The app is now a native Go process on your VPS, managed by Tako. Future deploys are rolling updates: start a new instance, wait for it to become healthy, add it to the load balancer, drain an old instance, and move the release pointer. If the new binary cannot start, the old release keeps serving.

## What Tako adds around your Go app

The code stays normal Go.

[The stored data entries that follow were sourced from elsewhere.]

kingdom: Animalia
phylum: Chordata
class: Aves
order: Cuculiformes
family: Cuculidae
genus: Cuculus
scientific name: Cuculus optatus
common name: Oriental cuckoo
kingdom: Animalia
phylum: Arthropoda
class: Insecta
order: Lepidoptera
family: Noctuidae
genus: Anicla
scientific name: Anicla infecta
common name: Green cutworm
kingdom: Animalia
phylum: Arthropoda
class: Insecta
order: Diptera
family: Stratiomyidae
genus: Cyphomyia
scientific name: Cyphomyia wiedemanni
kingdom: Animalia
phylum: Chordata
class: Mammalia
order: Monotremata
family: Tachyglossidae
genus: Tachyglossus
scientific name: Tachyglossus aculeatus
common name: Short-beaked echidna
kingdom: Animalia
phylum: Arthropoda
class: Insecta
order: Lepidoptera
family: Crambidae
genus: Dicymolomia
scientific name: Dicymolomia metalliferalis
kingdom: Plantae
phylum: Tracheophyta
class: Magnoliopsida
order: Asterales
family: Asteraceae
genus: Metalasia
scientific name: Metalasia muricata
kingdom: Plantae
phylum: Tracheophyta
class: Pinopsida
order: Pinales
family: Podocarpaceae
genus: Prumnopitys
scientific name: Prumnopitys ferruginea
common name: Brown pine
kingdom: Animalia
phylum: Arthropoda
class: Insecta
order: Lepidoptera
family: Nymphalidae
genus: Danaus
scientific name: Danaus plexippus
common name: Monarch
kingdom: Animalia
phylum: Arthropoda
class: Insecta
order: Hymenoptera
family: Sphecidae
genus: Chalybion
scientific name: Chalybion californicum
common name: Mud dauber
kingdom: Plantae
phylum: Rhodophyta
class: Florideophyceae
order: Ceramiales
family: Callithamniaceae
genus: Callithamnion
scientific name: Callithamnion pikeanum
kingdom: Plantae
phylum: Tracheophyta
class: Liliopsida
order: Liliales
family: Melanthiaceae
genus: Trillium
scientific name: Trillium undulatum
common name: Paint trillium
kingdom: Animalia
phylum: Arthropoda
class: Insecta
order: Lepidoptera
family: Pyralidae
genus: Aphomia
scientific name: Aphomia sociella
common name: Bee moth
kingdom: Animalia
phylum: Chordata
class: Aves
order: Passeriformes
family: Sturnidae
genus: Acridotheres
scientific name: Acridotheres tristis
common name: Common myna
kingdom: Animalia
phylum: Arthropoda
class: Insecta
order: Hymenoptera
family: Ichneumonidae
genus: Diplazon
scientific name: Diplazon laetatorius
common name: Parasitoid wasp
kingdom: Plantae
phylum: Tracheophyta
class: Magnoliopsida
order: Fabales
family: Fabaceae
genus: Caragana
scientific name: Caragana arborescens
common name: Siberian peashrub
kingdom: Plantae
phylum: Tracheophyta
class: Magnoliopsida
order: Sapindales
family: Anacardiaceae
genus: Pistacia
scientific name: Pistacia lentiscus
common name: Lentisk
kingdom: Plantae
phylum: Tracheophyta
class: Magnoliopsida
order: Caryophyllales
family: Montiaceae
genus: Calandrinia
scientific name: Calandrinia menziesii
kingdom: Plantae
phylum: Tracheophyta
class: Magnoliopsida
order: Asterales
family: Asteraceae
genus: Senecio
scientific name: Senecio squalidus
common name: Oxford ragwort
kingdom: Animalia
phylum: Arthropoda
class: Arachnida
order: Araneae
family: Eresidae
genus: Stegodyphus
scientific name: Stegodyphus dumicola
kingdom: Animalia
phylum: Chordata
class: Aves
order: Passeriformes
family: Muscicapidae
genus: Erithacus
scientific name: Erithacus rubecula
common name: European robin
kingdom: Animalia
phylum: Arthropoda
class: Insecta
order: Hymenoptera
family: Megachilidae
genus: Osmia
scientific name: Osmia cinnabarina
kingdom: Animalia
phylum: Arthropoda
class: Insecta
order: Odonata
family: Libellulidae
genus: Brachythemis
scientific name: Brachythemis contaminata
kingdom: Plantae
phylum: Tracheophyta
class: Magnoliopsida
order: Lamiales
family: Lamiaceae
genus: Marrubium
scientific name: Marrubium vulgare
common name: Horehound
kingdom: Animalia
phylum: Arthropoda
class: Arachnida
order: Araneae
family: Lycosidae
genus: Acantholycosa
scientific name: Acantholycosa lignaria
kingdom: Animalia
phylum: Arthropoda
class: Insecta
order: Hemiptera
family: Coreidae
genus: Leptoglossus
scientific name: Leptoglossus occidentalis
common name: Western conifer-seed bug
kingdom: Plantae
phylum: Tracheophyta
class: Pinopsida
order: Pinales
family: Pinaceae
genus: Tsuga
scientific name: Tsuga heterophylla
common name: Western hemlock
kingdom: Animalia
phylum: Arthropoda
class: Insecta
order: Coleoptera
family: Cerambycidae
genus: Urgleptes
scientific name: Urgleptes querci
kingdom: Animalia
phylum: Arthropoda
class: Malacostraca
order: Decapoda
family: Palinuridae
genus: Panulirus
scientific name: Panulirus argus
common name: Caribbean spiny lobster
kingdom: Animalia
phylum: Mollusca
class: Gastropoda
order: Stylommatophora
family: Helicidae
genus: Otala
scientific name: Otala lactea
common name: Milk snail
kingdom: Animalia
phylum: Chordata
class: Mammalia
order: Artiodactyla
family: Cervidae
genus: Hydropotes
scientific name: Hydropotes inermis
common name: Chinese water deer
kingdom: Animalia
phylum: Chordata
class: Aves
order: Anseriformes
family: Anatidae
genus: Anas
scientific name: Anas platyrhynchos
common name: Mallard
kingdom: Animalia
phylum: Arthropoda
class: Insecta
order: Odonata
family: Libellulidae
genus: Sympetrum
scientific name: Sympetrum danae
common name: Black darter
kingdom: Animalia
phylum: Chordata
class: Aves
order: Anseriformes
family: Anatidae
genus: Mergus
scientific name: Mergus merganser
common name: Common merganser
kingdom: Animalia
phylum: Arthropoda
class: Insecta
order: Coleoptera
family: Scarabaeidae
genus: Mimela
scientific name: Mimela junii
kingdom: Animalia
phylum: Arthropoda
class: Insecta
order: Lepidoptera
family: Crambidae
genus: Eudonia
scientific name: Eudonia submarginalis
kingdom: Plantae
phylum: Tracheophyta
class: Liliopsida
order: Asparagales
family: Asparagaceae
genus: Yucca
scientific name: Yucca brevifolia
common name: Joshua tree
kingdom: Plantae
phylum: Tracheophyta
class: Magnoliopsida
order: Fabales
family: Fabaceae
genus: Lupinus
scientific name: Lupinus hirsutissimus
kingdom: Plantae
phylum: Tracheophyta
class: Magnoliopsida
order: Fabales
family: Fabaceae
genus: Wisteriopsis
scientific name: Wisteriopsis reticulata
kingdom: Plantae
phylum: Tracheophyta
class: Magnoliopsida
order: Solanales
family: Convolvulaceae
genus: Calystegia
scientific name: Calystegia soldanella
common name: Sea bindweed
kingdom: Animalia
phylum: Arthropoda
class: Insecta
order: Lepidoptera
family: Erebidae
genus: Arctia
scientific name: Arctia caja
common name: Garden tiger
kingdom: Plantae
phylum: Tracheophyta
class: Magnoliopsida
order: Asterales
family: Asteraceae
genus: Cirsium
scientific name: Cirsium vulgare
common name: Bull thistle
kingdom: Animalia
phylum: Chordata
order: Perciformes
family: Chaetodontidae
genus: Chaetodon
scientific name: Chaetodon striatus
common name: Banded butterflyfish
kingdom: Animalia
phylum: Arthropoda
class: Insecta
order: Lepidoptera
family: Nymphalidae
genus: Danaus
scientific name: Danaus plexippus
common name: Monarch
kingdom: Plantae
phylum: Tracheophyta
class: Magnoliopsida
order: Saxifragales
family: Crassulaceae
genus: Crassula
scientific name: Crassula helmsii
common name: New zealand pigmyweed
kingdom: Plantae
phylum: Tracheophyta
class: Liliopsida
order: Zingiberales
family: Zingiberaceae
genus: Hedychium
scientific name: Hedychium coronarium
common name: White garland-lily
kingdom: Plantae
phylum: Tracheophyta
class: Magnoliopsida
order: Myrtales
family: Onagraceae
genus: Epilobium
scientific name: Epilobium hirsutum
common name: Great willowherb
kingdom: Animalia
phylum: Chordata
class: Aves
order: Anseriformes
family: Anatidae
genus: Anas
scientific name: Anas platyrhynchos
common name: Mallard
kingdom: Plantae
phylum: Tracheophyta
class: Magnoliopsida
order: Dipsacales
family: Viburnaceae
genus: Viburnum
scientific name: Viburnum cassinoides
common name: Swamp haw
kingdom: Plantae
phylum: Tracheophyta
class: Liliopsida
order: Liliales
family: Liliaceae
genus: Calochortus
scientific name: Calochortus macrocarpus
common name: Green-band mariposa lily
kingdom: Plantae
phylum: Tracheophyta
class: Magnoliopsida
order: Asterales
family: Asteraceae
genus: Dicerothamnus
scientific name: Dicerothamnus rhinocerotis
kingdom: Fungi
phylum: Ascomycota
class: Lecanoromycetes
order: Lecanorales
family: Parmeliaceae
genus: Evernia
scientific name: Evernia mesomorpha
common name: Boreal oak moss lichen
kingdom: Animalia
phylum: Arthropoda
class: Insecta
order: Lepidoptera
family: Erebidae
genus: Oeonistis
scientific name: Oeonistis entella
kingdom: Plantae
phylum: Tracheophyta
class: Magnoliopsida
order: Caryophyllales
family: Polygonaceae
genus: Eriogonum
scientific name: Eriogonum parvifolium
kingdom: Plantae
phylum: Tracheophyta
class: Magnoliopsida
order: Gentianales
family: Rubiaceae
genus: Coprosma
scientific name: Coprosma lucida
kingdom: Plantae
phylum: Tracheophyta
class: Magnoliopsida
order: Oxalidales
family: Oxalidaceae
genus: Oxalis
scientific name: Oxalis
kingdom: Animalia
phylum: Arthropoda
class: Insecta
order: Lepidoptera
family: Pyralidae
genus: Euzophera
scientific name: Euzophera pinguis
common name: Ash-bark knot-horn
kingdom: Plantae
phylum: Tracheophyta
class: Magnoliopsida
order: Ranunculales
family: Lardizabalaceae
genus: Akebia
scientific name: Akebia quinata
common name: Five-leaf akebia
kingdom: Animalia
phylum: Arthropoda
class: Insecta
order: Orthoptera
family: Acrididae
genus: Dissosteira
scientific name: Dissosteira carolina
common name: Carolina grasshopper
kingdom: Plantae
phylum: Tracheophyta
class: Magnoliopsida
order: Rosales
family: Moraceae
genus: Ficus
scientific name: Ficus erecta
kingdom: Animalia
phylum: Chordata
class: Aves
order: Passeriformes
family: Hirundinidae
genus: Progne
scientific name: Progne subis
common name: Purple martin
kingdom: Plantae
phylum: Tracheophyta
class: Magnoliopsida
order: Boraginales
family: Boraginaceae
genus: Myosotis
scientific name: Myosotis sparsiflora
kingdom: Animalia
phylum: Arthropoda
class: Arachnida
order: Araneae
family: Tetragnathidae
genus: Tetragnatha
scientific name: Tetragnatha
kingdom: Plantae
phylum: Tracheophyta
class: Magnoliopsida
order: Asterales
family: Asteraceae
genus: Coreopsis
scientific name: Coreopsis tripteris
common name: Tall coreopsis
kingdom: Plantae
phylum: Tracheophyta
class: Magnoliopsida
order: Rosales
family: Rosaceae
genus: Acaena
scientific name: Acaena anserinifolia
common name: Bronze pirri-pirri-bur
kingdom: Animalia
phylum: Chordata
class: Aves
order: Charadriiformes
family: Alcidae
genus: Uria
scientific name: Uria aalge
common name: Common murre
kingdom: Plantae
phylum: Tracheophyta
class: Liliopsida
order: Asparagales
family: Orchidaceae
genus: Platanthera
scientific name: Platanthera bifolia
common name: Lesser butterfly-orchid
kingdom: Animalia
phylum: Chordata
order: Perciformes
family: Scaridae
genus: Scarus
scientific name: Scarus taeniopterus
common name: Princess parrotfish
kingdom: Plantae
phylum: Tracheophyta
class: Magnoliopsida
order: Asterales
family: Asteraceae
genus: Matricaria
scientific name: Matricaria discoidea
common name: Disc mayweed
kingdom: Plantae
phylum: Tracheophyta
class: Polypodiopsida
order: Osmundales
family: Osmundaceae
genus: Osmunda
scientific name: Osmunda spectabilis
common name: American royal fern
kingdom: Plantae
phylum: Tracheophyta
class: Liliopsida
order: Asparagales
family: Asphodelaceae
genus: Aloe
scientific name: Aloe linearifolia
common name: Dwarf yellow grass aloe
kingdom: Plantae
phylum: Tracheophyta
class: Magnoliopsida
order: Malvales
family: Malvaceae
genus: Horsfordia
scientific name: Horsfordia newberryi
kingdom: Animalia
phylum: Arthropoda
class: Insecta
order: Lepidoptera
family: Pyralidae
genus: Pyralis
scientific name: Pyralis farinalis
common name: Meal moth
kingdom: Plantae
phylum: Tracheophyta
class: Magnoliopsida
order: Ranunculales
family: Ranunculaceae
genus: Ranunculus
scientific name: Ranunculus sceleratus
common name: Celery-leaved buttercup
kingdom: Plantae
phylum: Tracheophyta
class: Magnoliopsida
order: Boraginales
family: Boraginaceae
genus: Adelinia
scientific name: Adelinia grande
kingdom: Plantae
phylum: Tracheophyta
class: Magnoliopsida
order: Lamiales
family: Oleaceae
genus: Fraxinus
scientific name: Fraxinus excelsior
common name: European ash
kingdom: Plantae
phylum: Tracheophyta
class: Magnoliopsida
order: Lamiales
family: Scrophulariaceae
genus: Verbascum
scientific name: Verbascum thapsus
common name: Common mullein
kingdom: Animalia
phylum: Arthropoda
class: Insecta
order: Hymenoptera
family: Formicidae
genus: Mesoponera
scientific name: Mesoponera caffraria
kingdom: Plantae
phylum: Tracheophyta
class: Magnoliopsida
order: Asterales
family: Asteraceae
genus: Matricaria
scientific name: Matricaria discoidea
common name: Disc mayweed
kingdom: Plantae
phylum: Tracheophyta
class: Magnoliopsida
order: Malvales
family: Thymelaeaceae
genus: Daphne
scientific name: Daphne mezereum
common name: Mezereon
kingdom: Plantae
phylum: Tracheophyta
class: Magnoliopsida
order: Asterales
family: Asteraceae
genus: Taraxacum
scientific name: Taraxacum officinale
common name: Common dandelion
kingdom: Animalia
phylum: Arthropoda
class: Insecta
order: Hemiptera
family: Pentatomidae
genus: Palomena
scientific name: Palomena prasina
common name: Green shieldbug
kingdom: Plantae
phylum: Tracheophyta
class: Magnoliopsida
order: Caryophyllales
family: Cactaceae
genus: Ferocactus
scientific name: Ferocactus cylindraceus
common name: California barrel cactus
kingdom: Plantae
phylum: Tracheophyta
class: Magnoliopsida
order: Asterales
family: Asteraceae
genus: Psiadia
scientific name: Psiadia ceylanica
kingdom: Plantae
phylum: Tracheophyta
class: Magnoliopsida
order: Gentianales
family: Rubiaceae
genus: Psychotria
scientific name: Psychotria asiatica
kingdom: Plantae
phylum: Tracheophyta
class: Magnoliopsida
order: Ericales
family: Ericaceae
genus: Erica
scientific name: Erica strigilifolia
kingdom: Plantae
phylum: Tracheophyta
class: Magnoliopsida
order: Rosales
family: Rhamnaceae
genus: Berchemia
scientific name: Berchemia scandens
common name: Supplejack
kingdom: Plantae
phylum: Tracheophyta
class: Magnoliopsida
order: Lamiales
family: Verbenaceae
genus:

Tako handles the deployment chores around it:

| Usual VPS chore                 | What happens with Tako                                                                  |
| ------------------------------- | --------------------------------------------------------------------------------------- |
| Write a `Dockerfile`            | Skip it; deploy the compiled Go binary                                                  |
| Push an image registry artifact | Skip it; Tako uploads a compressed release artifact over SFTP                           |
| Configure Nginx and Certbot     | Skip it; `tako-server` handles HTTPS routing and certificates                           |
| Poll logs over SSH              | Use [`tako logs`](/docs/cli#tako-logs)                                                  |
| Copy `.env` files               | Use [`tako secrets`](/docs/cli#tako-secrets) and typed Go accessors from `tako typegen` |
| Restart processes by hand       | Deploys and scaling commands manage instances                                           |

If you want to see complete working versions, the [Tako GitHub repo](https://github.com/lilienblum/tako/tree/master/examples/go) includes Gin, Echo, Chi, and plain `net/http` examples. The [Go SDK launch post](/blog/the-go-sdk-is-here) goes deeper on secrets, metadata helpers, channels, and why `http.Handler` is the right interface.

Start with one router and one VPS. When the app grows, add more routes, secrets, environments, or servers in `tako.toml`. The deployment command stays the same: `tako deploy`.